= Houseboats in New York City =

New Yorkers have lived on houseboats since the 19th century, docking across several boroughs. Historically, houseboat dwellers were typically men who worked on barges in the Hudson River. Since the 1940s, houseboat inhabitants have mostly chosen to live aboard for pleasure. Boats offer cheap housing, good views, and privacy. In 1999, it was estimated to be several hundred houseboats in New York City.

== Newtown Creek ==
Several houseboats are docked on the Newtown Creek. These include the MV Schamonchi, a former Martha's Vineyard Ferry that ended up in Brooklyn when it was decommissioned and sold in 2005. The Schamonchi served as a squat and a party space, and owners paid to dock it at 190 Morgan. Other boats are rented out to tenants. Most boats are docked on city land, without a marina, so owners do not pay to park their boat. Boat dwellers have faced eviction several times from the city's Small Business Services Department and the Transportation Department.

== Hudson River ==
The 79th Street Boat Basin is a marina on the Upper West Side of Manhattan. People have lived there since the 1960s, when the Parks Department leased the marina to third-party management companies, who allowed for live-aboards. In the 1970s, rents were about $200 per month. The 1990s brought disputes between boat dwellers and the city, which resumed management in 1989. It was home to roughly 60 people when the marina closed in 2021 for renovation.

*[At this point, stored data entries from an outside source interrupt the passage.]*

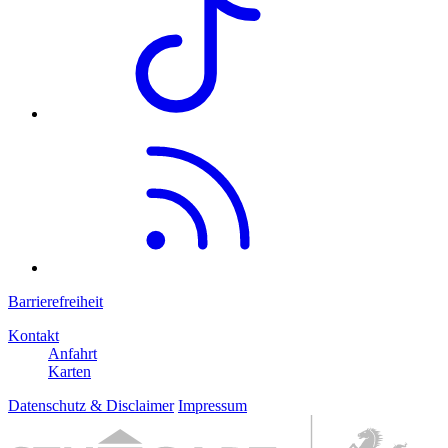
Barrierefreiheit
Kontakt
Anfahrt
Karten
Datenschutz & Disclaimer
Impressum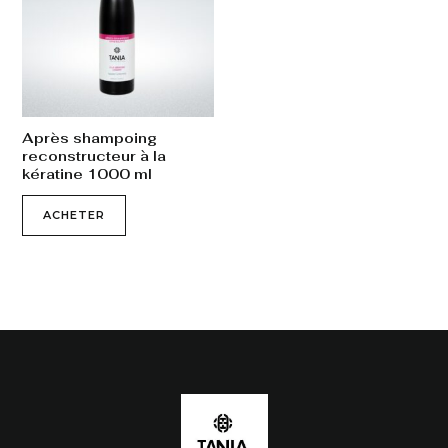
Après shampoing
reconstructeur à la
kératine 1000 ml
ACHETER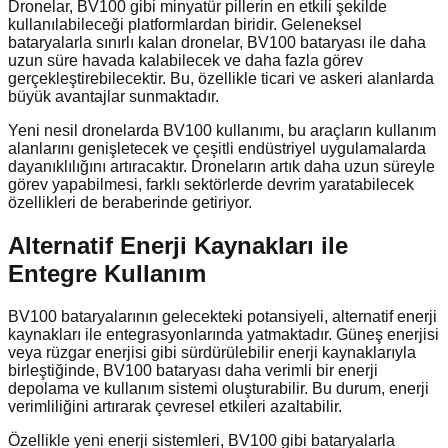
Dronelar, BV100 gibi minyatür pillerin en etkili şekilde
kullanılabileceği platformlardan biridir. Geleneksel
bataryalarla sınırlı kalan dronelar, BV100 bataryası ile daha
uzun süre havada kalabilecek ve daha fazla görev
gerçekleştirebilecektir. Bu, özellikle ticari ve askeri alanlarda
büyük avantajlar sunmaktadır.
Yeni nesil dronelarda BV100 kullanımı, bu araçların kullanım
alanlarını genişletecek ve çeşitli endüstriyel uygulamalarda
dayanıklılığını artıracaktır. Droneların artık daha uzun süreyle
görev yapabilmesi, farklı sektörlerde devrim yaratabilecek
özellikleri de beraberinde getiriyor.
Alternatif Enerji Kaynakları ile
Entegre Kullanım
BV100 bataryalarının gelecekteki potansiyeli, alternatif enerji
kaynakları ile entegrasyonlarında yatmaktadır. Güneş enerjisi
veya rüzgar enerjisi gibi sürdürülebilir enerji kaynaklarıyla
birleştiğinde, BV100 bataryası daha verimli bir enerji
depolama ve kullanım sistemi oluşturabilir. Bu durum, enerji
verimliliğini artırarak çevresel etkileri azaltabilir.
Özellikle yeni enerji sistemleri, BV100 gibi bataryalarla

In the 1990s, the Floating Neutrinos junk raft Town Hall was anchored off Pier 25.

Houseboats are also located at the Newport Marina in Jersey City.

== Rockaways ==
Rockaway, Queens, is also a popular place for docking houseboats. Chef Ben Sargent had a houseboat there which was sunk by renters. Marina 59 allows overnight stays but not full-time habitation. This marina was the site of the Boatel, a popular boat hotel that ran for several years before closing after Hurricane Sandy.

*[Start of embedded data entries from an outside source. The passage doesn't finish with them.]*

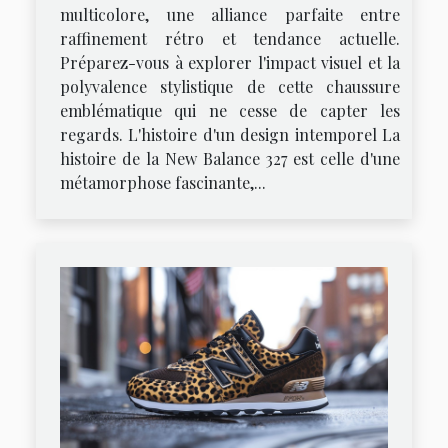
multicolore, une alliance parfaite entre
raffinement rétro et tendance actuelle.
Préparez-vous à explorer l'impact visuel et la
polyvalence stylistique de cette chaussure
emblématique qui ne cesse de capter les
regards. L'histoire d'un design intemporel La
histoire de la New Balance 327 est celle d'une
métamorphose fascinante,...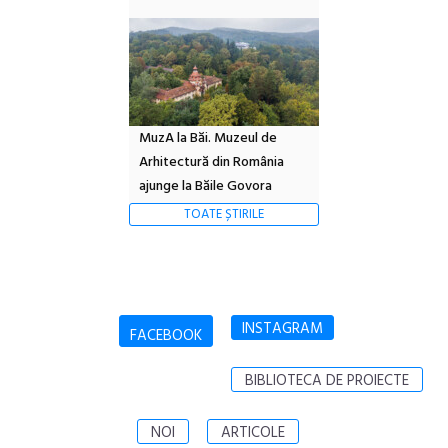
MuzA la Băi. Muzeul de
Arhitectură din România
ajunge la Băile Govora
TOATE ȘTIRILE
INSTAGRAM
FACEBOOK
BIBLIOTECA DE PROIECTE
NOI
ARTICOLE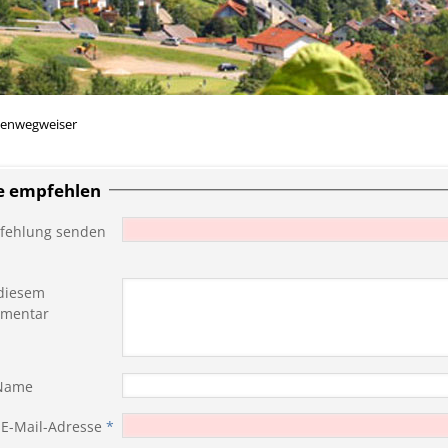
enwegweiser
te empfehlen
fehlung senden
diesem
mentar
 Name
 E-Mail-Adresse
*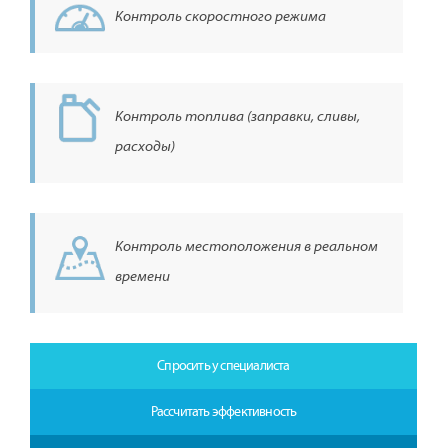
Контроль скоростного режима
Контроль топлива (заправки, сливы,
расходы)
Контроль местоположения в реальном
времени
Спросить у специалиста
Рассчитать эффективность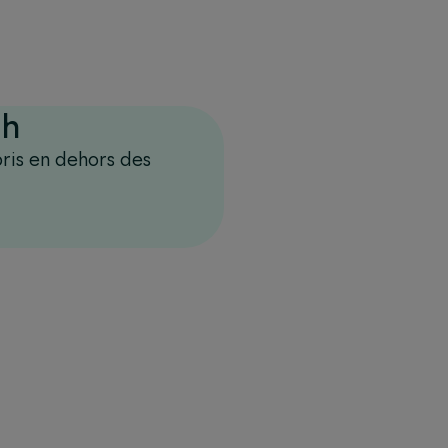
 h
ris en dehors des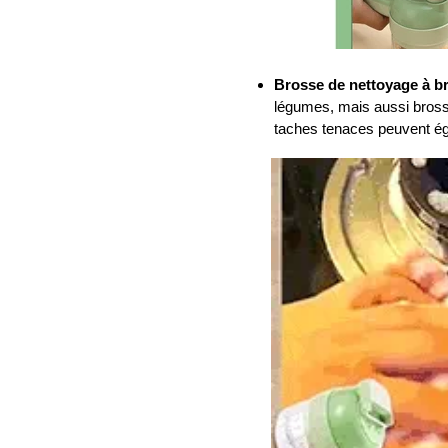
Brosse de nettoyage à br
légumes, mais aussi bros
taches tenaces peuvent ég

== Other houseboat locations ==
City Island in the Bronx is also a location for houseboat dwellers. Great Kills Harbor in Staten Island is another marina where people live on boats. Inwood was home to two sites of houseboats: on the Harlem River near 207th St, and along the Spuyten Duyvil Creek near Inwood Hill.

== Prison ships ==
Prisoners have lived on ships throughout New York City's history, including American prisoners of war held by British ships during the Revolutionary War, commemorated by the Prison Ship Martyrs' Monument in Fort Greene Park. Currently the Vernon C. Bain Correctional Center, a floating jail barge, is docked near Rikers Island.